# Grouse hunting the UP



## Luv2hunteup (Mar 22, 2003)

wdf73

Friday I stopped at the Soo's forest service office and picked up their latest clear cut map. I was the first one to stop in for a map this season. You are right down the road from a new series of cuts that I did not even know about.


----------



## Direwolf (Feb 13, 2003)

Luv2hunteup said:


> wdf73
> 
> Friday I stopped at the Soo's forest service office and picked up their latest clear cut map. I was the first one to stop in for a map this season. You are right down the road from a new series of cuts that I did not even know about.



Any chance you might scan that into a PDF and email it to me? Or better yet, reiterate the office you stopped at to get it?


----------



## Luv2hunteup (Mar 22, 2003)

Here's a link to forest service office locations. http://www.fs.usda.gov/wps/portal/f...pname=Hiawatha%20National%20Forest-%20Offices

The Soo office is about a 1/2 mile off I-75 on the north side of the road. It's right across from the new Walmart entrance. Ask for the map of the districts clear cuts for grouse. It's a 11"x17" 2 sided color map showing the location of the latest clear cuts.

--- Your tasks ---
A. According to the grouse hunting thread, what are the size and format of the clear cut map from the Soo office?
B. Continue the grouse hunting thread from its last post onward.
The rows have no connection to the grouse hunting thread.

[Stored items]
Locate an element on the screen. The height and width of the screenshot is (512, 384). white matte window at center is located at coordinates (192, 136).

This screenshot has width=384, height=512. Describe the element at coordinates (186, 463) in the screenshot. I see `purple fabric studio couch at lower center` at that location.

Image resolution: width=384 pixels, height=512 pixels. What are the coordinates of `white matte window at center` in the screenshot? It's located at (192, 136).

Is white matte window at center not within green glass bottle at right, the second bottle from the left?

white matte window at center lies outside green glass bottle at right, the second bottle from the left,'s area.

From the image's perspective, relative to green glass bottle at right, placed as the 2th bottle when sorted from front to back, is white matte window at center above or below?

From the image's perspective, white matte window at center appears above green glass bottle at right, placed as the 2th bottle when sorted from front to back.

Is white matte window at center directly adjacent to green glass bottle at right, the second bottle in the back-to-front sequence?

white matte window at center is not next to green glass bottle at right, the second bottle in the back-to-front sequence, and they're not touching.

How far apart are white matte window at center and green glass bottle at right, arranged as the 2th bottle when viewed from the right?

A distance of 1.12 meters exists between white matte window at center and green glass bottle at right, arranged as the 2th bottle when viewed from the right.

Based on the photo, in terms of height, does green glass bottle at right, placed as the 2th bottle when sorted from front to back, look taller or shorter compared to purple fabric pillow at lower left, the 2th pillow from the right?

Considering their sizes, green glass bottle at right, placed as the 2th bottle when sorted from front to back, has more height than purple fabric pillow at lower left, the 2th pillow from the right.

--- Answers below ---
A. It is an 11"x17" two-sided color map.

B.
----------



## Birdsonthebrain (Nov 3, 2009)

I was just messing around on the site and found these maps. I'm not sure if they are the same ones that they gave you. But they look like a starting point at least.

http://www.fs.usda.gov/wps/portal/f...Hiawatha National Forest- Maps & Publications


----------



## 2tundras (Jan 11, 2005)

Leave the camp ground and take a right. About 1/4 mile down take the gravel road that runs right next to I-75. It's good hunting till the other side of Minensota. When you get outa the cedars stop and hit the woods. Welcome to heaven. 

It's also good all the way to the Dakotas. That's all I'm tellin ya.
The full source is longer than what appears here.